House Subcommittee Finds China Is Contributing To The Fentanyl Crisis In The US

( — The House Select Committee on China announced on Tuesday the release of a report on its detailed investigation into China’s role in the ongoing fentanyl crisis, the Washington Examiner reported.

According to the report, the Chinese government has been subsidizing the export of the chemicals used in the manufacture of fentanyl and other synthetic drugs and has obstructed US investigations into the suppliers.

Describing China’s actions as “abhorrent,” the report said Beijing’s complicity violated “the laws of nations” and caused “profound human suffering” both in the US and around the globe.
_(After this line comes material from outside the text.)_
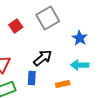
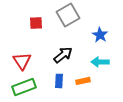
red square: (16, 26) -> (36, 23), turned 32
blue rectangle: (32, 78) -> (59, 81), moved

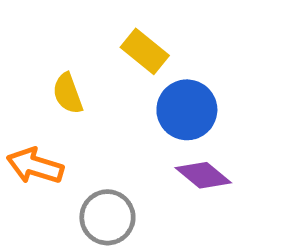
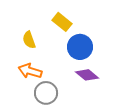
orange arrow: (35, 166) -> (30, 71), moved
The committee’s investigation included searching seven e-commerce sites which uncovered more than 31,000 examples of over 2,000 Chinese companies that were trafficking illegal drugs. The companies violated Chinese laws by offering to bypass customs and accepting payment in cryptocurrency.
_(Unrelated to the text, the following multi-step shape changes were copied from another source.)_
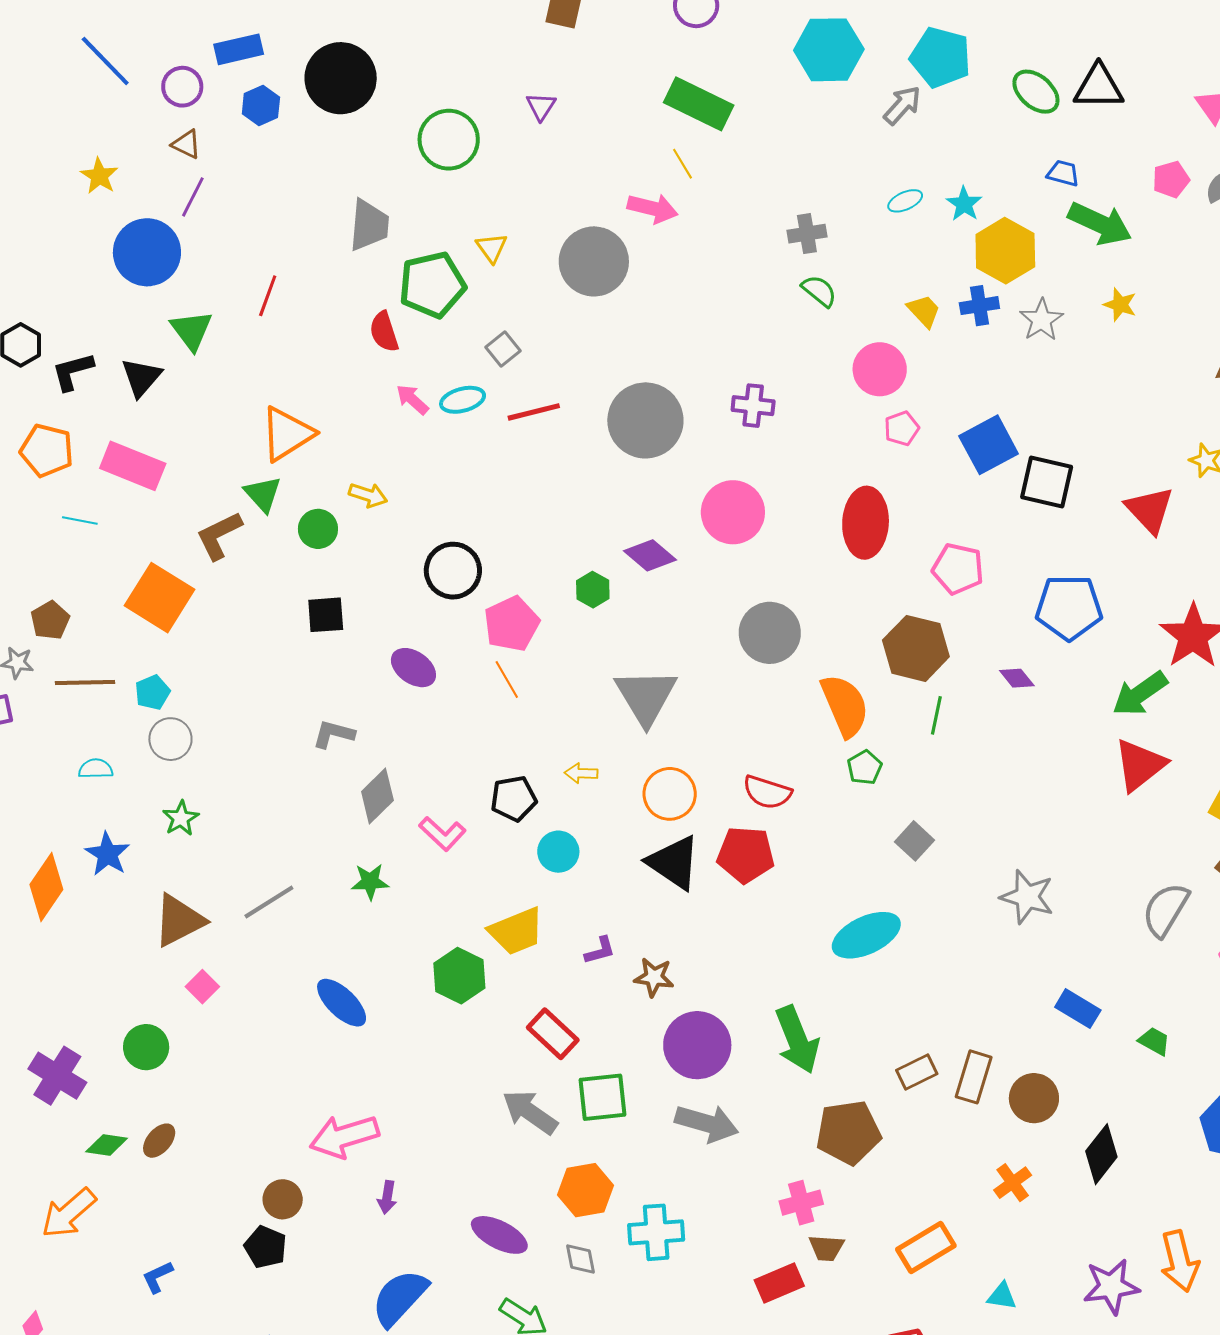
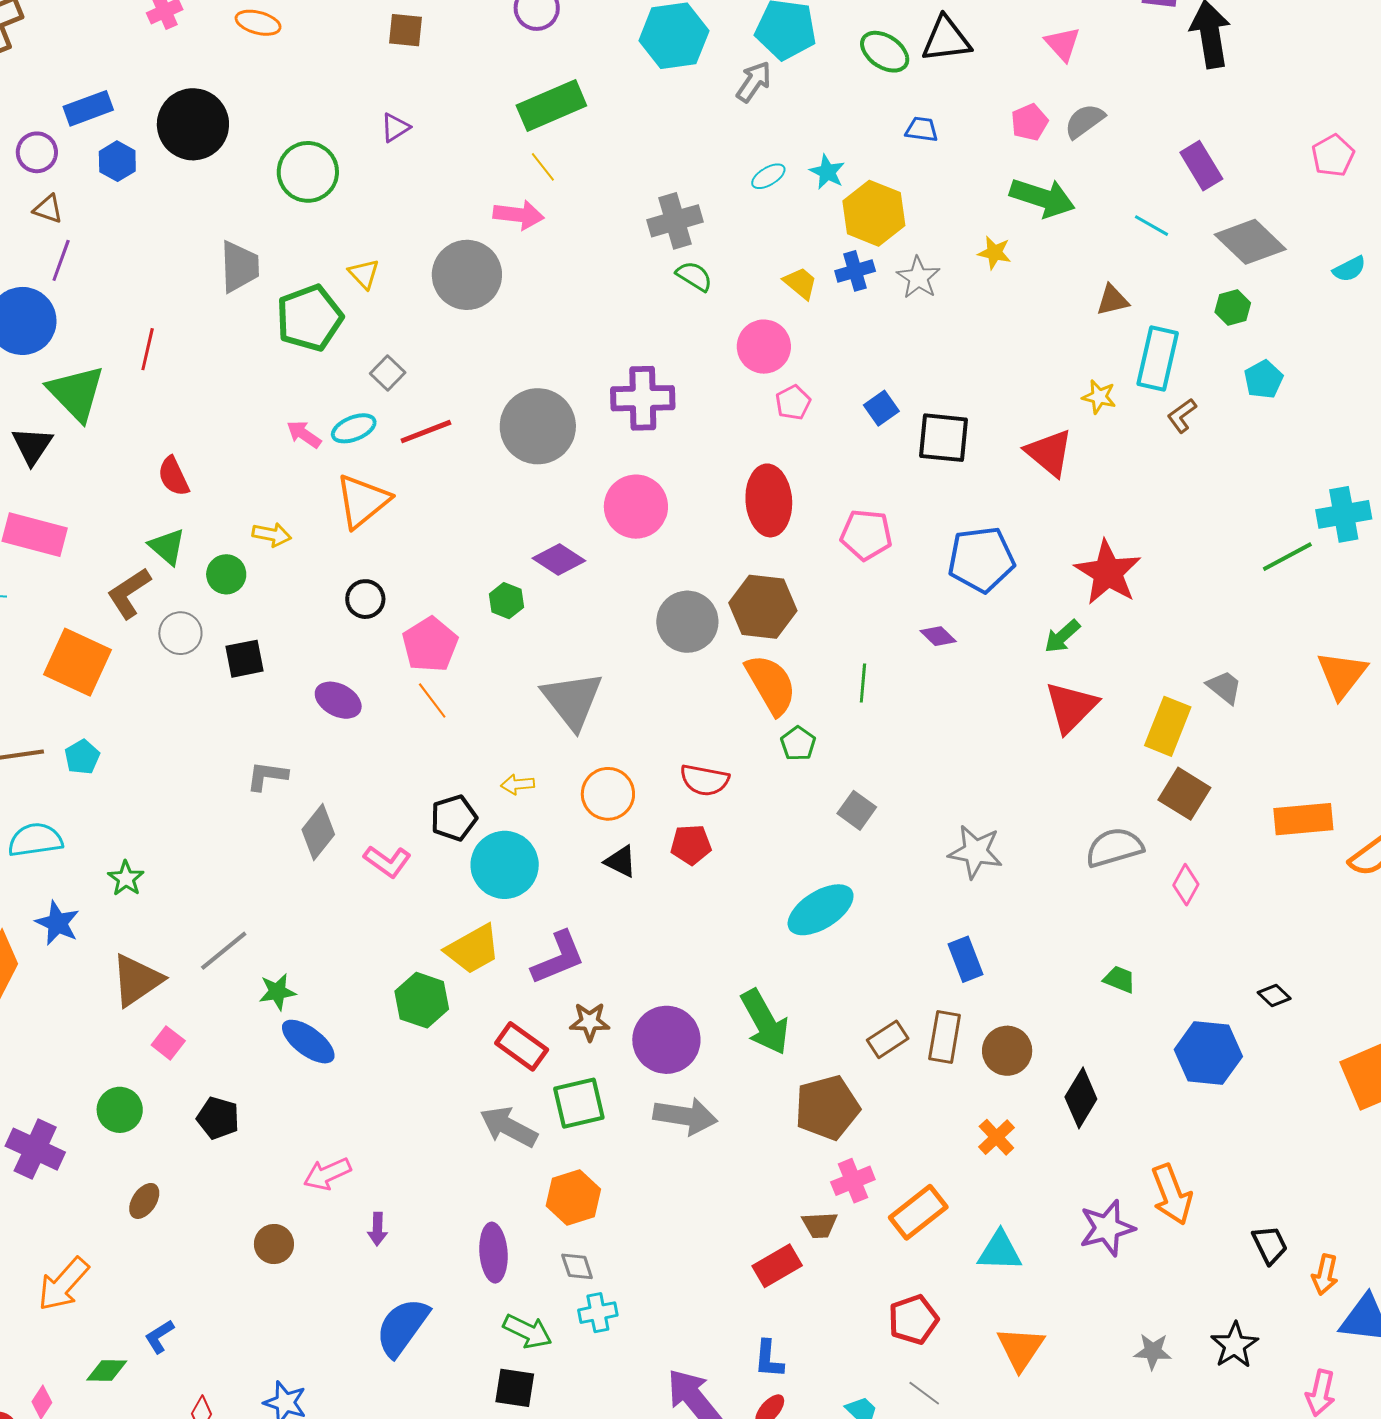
green rectangle: (699, 104) -> (551, 106), turned -42
purple triangle: (541, 106) -> (395, 128), turned 32
green arrow: (1100, 224) -> (1042, 198), moved
gray cross: (807, 234) -> (675, 221), size x1.4
green triangle: (191, 330) -> (76, 393), size x1.4
red semicircle: (384, 332) -> (173, 476), moved
purple cross: (753, 406) -> (643, 398), size x1.5
orange triangle: (287, 434) -> (363, 501), moved
blue square: (989, 445) -> (881, 408), size x0.6
black circle: (453, 571) -> (365, 599), size x0.7
brown hexagon: (916, 648) -> (763, 607), moved
green arrow: (1140, 694) -> (1062, 636), size x0.7
gray circle: (170, 739) -> (180, 633), moved
cyan semicircle: (96, 769) -> (35, 840), size x1.6
cyan circle: (558, 852) -> (505, 865), size x1.6
red pentagon: (746, 855) -> (691, 845), size x0.7
black triangle: (674, 863) -> (621, 861), size x0.6
green star: (370, 882) -> (277, 992), moved
gray semicircle: (1166, 910) -> (1114, 847), turned 50
purple L-shape: (600, 951) -> (558, 958), size x1.8
brown star: (654, 977) -> (590, 1022), moved
blue rectangle: (1078, 1009) -> (966, 959), moved, turned 45
pink arrow: (344, 1136) -> (327, 1174), size x0.7
green diamond: (107, 1145) -> (107, 1371), moved
pink cross: (801, 1203) -> (853, 1181), moved
cyan cross: (656, 1232) -> (598, 1313), moved, size x0.7
purple ellipse: (499, 1235) -> (493, 1253), turned 66
black pentagon: (265, 1247) -> (218, 1118), moved
cyan triangle: (1002, 1296) -> (1000, 1251), size x1.5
Of the companies found, more than 1,500 shared “common linkages” like addresses and cell phone numbers.

Beijing was subsidizing the overseas sales of the drugs by offering rebates against China’s value-added tax. According to the select committee’s report, the subsidies have been in place since 2018.

According to a spokesperson for the Republicans on the committee, by paying subsidies to those making illegal drugs and selling them aboard, Beijing was sponsoring a “mass drug trafficking program.”
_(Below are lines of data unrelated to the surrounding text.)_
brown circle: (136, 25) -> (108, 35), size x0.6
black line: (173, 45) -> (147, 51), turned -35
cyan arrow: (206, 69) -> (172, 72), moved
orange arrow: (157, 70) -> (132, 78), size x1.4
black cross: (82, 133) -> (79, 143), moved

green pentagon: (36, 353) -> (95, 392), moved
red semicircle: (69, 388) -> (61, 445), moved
However, the subsidies were only part of Beijing’s involvement in the trafficking operation. Chinese officials also obstructed US law enforcement in its prosecution of criminal traffickers.

In a May 2018 investigation, the Justice Department sent a team to meet with Chinese officials but the officials would not cooperate in the investigation.

Since then, US law enforcement and its allied partners have indicted dozens of individuals and entities engaged in drug trafficking in China, and Beijing has done nothing to help investigate or prosecute any of them.

In its report, the select committee recommended creating a joint task force, bolstering US sanctions, and enacting other trade and customs restrictions to combat China’s illegal drug trade.